Ainda sobre a Ucrânia. Eu não sei nada sobre esse país, só que é onde nasceu Clarice Lispector. Mas ela veio de lá ainda bebê, com a família fugindo da guerra. Agora, tem uma coisa que eu aprendi sobre a Ucrânia com a decisão dos Estados Unidos de não ir se meter a defender o território contra a Rússia. Posso estar enganada, mas pela atitude dos EUA, a Ucrânia não deve ter nem uma gotinha de petróleo, porque se tivesse, ah que já estaria cheio de bandeira americana com tanque, míssil, soldado que não caba mais, molho especial, cebola e picles num pão com gergelim! Onde tem petróleo, tem EUA se metendo, decidindo quem vai ser o presidente. Vale lembrar também que as guerras acontecem porque pessoas que nem sabem direito quais são os interesses em jogo se dispõem em ir lutar. Eu sei que ser soldado é um emprego, é uma carreira que algumas pessoas escolhem, com possibilidade de ascensão, de promoções pra quem sobrevive, ainda que sobreviva sequelado.
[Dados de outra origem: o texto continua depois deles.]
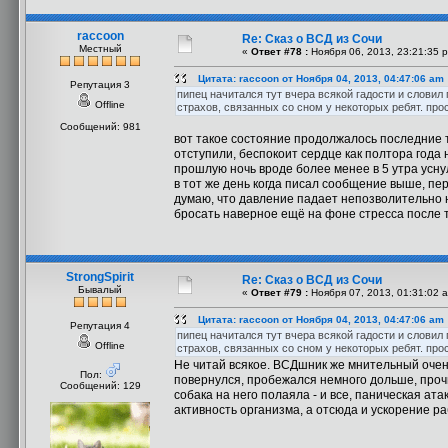
raccoon
Re: Сказ о ВСД из Сочи
Местный
«
Ответ #78 :
Ноября 06, 2013, 23:21:35 
Цитата: raccoon от Ноября 04, 2013, 04:47:06 am
Репутация 3
пипец начитался тут вчера всякой гадости и словил 
Offline
страхов, связанных со сном у некоторых ребят. про
Сообщений: 981
вот такое состояние продолжалось последние тр
отступили, беспокоит сердце как полтора года н
прошлую ночь вроде более менее в 5 утра усну
в тот же день когда писал сообщение выше, пер
думаю, что давление падает непозволительно н
бросать наверное ещё на фоне стресса после т
StrongSpirit
Re: Сказ о ВСД из Сочи
Бывалый
«
Ответ #79 :
Ноября 07, 2013, 01:31:02 
Цитата: raccoon от Ноября 04, 2013, 04:47:06 am
Репутация 4
пипец начитался тут вчера всякой гадости и словил 
Offline
страхов, связанных со сном у некоторых ребят. про
Не читай всякое. ВСДшник же мнительный очень. 
Пол:
повернулся, пробежался немного дольше, проч
Сообщений: 129
собака на него полаяла - и все, паническая ата
активность организма, а отсюда и ускорение р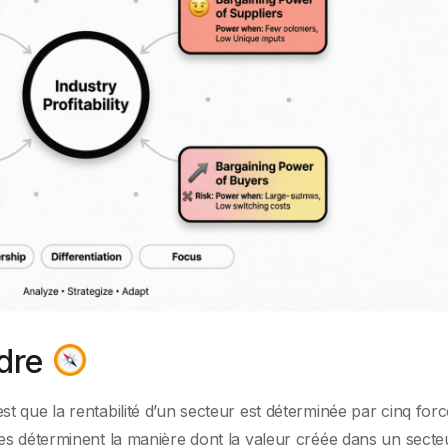
adre
 que la rentabilité d’un secteur est déterminée par cinq for
es déterminent la manière dont la valeur créée dans un secte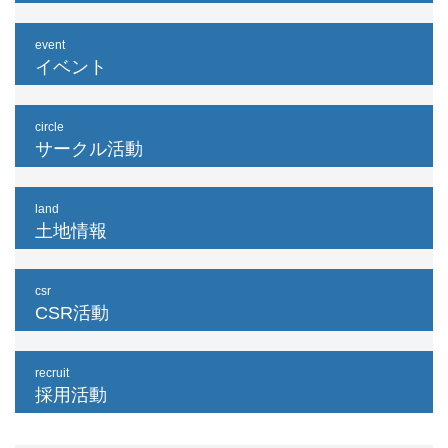
event
イベント
circle
サークル活動
land
土地情報
csr
CSR活動
recruit
採用活動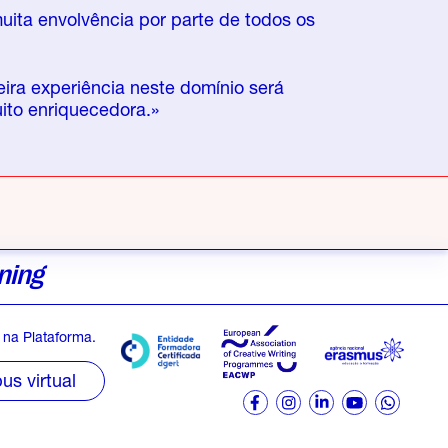
muita envolvência por parte de todos os
ira experiência neste domínio será
ito enriquecedora.»
ning
na Plataforma.
s virtual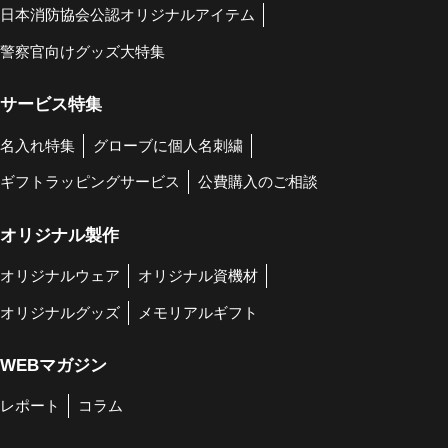
日本消防協会公認オリジナルアイテム
警察官向けグッズ大特集
サービス特集
名入れ特集
グローブに個人名刺繍
ギフトラッピングサービス
公費購入のご相談
オリジナル製作
オリジナルウェア
オリジナル資機材
オリジナルグッズ
メモリアルギフト
WEBマガジン
レポート
コラム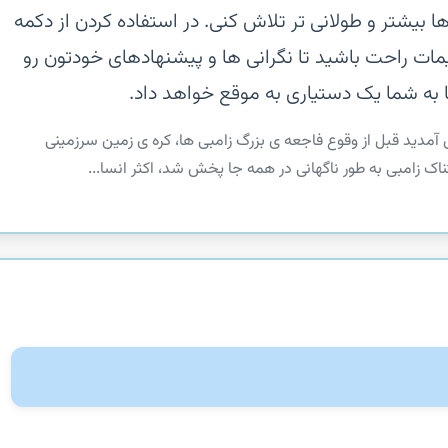
ا بیشتر و طولانی تر تلاش کنی.‏ در استفاده کردن از دکمه
DEVELOPER  در تنظیمات راحت باشید تا نگرانی ها و پیشنهادهای خودتون رو
ما به شما یک دستیاری به موقع خواهد داد.
ن بازماندگان خوش آمدید‏ قبل از وقوع فاجعه ی بزرگ زامبی ها، کره ی زمین سرزمینی
ک زامبی به طور ناگهانی در همه جا پخش شد، اکثر انسا...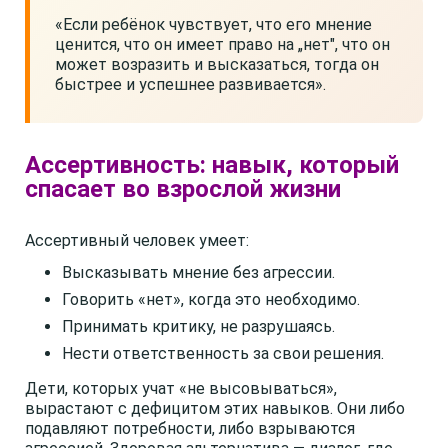
«Если ребёнок чувствует, что его мнение
ценится, что он имеет право на „нет", что он
может возразить и высказаться, тогда он
быстрее и успешнее развивается».
Ассертивность: навык, который
спасает во взрослой жизни
Ассертивный человек умеет:
Высказывать мнение без агрессии.
Говорить «нет», когда это необходимо.
Принимать критику, не разрушаясь.
Нести ответственность за свои решения.
Дети, которых учат «не высовываться»,
вырастают с дефицитом этих навыков. Они либо
подавляют потребности, либо взрываются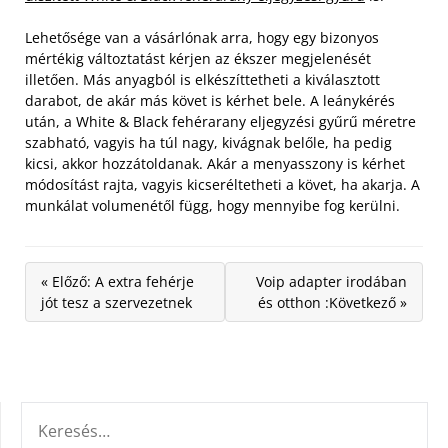
Lehetősége van a vásárlónak arra, hogy egy bizonyos
mértékig változtatást kérjen az ékszer megjelenését
illetően. Más anyagból is elkészíttetheti a kiválasztott
darabot, de akár más követ is kérhet bele. A leánykérés
után, a White & Black fehérarany eljegyzési gyűrű méretre
szabható, vagyis ha túl nagy, kivágnak belőle, ha pedig
kicsi, akkor hozzátoldanak. Akár a menyasszony is kérhet
módosítást rajta, vagyis kicseréltetheti a követ, ha akarja. A
munkálat volumenétől függ, hogy mennyibe fog kerülni.
« Előző: A extra fehérje
Voip adapter irodában
jót tesz a szervezetnek
és otthon :Következő »
KERESÉS: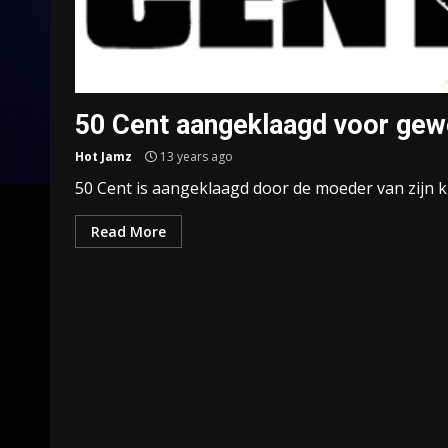
50 Cent aangeklaagd voor gew
Hot Jamz
13 years ago
50 Cent is aangeklaagd door de moeder van zijn k
Read More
Mas se as pessoas pensassem criticamente, no sentido de não se colocar em risco por uma causa que não é sua, não haveria conflito. Porque os poderososque iniciam as guerras, das suas salas grandes e bem equipadas, nunca se colocam em risco. 
Por aqui no LO, estou lendo o romance que iniciou o período do Realismo em Portugal. É O crime do padre Amaro, de 1875, do escritor Eça de Queiroz. Queiroz foi escritor de dezenas de romances, mas poucos ele viu serem publicados em vida. O crime do padre Amaro ele publicou, mas a maioria de sua obra foi publicação póstuma. 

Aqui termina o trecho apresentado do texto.